Our results align with those of Sader et al., who observed higher susceptibility rates for C/A (86.5%) compared to C/T (66.2%) among meropenem non-susceptible P. aeruginosa strains (40). This difference in susceptibility between C/A and C/T may be attributed to the ability of avibactam to suppress class A β-lactamases, class C β-lactamases, and class D β-lactamases, which is not seen with tazobactam (42). Moreover, variations in the activity of C/A compared to C/T among P. aeruginosa strains reflect the diverse resistance mechanisms expressed by these organisms, highlighting how these mechanisms can have different impacts on the efficacy of these two combinations.
Carbapenem-resistant P. aeruginosa strains were isolated from 2019 to 2021 across 17 centers in 12 countries as part of the ERACE-PA Global Surveillance Program. Among these strains, the most commonly identified carbapenemase genotype was VIM. The observed susceptibility rates of VIM-positive strains to C/T and C/A were 1% and 4%, respectively (20). In the ATLAS global surveillance program, which collected 214 MBL-positive P. aeruginosa strains from 2017 to 2019, 4.2% of the strains were found to be susceptible to C/A (18).
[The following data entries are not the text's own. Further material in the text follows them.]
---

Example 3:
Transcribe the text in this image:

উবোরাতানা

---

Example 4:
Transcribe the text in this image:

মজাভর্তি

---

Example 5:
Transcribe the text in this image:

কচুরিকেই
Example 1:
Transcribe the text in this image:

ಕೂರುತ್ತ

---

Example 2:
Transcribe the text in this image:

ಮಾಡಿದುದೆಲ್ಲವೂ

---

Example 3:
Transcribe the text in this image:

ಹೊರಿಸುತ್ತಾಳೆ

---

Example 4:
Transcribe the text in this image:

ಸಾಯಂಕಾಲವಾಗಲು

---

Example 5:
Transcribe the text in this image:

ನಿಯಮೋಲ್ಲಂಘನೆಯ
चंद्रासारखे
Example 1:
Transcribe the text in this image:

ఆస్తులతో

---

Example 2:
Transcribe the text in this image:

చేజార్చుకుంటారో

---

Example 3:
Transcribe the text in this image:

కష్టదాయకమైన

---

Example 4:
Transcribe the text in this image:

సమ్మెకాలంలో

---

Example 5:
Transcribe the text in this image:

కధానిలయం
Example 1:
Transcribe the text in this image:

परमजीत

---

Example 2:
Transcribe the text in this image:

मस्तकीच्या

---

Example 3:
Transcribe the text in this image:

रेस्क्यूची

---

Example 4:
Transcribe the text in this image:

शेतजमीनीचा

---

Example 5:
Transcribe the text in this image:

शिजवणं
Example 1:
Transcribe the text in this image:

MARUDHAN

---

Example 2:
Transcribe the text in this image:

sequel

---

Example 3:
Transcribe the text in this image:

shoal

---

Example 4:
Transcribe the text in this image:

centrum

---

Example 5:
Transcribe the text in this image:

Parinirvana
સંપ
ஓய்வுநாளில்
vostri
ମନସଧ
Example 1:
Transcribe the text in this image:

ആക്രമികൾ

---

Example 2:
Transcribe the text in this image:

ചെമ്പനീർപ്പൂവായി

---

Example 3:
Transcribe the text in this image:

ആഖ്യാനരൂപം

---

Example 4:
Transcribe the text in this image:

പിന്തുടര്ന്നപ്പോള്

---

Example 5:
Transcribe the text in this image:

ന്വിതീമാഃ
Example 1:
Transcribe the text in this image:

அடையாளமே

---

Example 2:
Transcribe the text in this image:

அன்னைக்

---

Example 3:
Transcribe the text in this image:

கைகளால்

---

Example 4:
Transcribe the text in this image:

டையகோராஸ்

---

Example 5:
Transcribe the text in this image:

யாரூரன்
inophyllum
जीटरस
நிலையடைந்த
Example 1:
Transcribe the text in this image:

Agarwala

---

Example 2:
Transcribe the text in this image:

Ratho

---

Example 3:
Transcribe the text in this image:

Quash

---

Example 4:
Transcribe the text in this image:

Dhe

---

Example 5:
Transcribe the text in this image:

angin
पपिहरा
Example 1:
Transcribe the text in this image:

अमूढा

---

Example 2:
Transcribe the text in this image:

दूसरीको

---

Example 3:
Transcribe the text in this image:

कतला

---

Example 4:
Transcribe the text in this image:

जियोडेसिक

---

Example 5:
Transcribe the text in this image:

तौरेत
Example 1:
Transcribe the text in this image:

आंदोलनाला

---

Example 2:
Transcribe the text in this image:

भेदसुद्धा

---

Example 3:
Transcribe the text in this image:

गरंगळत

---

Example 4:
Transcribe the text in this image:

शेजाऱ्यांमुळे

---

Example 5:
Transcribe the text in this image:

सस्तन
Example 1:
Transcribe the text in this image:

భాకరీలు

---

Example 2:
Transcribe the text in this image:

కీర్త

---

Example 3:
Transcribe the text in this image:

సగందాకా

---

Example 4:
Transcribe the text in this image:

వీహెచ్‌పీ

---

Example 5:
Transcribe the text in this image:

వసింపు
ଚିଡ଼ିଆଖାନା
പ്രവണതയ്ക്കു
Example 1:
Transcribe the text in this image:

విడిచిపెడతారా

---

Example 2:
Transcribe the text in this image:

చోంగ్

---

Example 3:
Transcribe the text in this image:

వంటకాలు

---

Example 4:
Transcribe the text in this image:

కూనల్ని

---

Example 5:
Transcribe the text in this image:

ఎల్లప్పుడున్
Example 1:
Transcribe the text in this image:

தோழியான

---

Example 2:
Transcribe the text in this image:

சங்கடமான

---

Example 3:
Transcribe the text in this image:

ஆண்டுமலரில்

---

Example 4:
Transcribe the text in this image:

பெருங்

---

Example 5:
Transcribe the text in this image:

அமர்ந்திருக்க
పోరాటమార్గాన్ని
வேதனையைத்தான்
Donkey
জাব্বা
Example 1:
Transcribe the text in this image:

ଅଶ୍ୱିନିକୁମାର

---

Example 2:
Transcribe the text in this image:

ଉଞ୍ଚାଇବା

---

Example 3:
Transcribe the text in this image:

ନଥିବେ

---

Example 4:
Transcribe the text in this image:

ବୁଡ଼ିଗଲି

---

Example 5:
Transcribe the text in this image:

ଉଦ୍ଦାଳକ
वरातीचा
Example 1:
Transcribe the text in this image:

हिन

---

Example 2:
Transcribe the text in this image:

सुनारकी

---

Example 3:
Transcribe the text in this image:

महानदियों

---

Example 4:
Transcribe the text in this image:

Lomovskaya et al. determined that the susceptibility rates of MBLs-producing P. aeruginosa strains to C/T and C/A were 1.6% and 4.9%, respectively (43). Within our collection, VIM is the predominant carbapenemase produced by carbapenem-resistant P. aeruginosa strains.
The susceptibility rates to C/T and C/A among MBL-positive strains were 55.1% and 62.4%, respectively. Adam and Elhag previously reported the presence of MBL genes in carbapenem-sensitive Gram-negative strains, suggesting the potential presence of hidden MBL genes (44). In our study, we identified MBL genes in strains that were reported as susceptible to C/T and C/A, indicating that these strains may serve as reservoirs for these resistance genes, posing a potential risk for silent dissemination in both community and hospital settings. The emergence of meropenem resistance in our clinical strains of P. aeruginosa, where efflux pump activity was not detected, may be attributed to constitutive overproduction of the cephalosporinase AmpC or non-enzymatic mechanisms such as outer membrane impermeability. However, it is essential to note that our study did not analyze these resistance mechanisms in meropenem-resistant P. aeruginosa strains, which is a limitation of our findings.
5.1. Conclusions
In this study, the main mechanism associated with carbapenem-resistant P. aeruginosa strains is the PAβN-sensitive efflux pump. Among the acquired carbapenemases in P. aeruginosa strains, VIM-type enzymes are the most commonly observed with a worldwide distribution. C/T and C/A have demonstrated their retained in vitro potency against clinical strains of carbapenem-resistant P. aeruginosa collected from hospitalized patients in Turkey. These findings suggest that C/T and C/A may play a potentially important role in the management of P. aeruginosa infections, including those caused by carbapenem-resistant strains. However, it is crucial to consider local susceptibility patterns and antibiotic susceptibility test results when deciding on the usage of C/T and C/A, as is the case with all antimicrobials.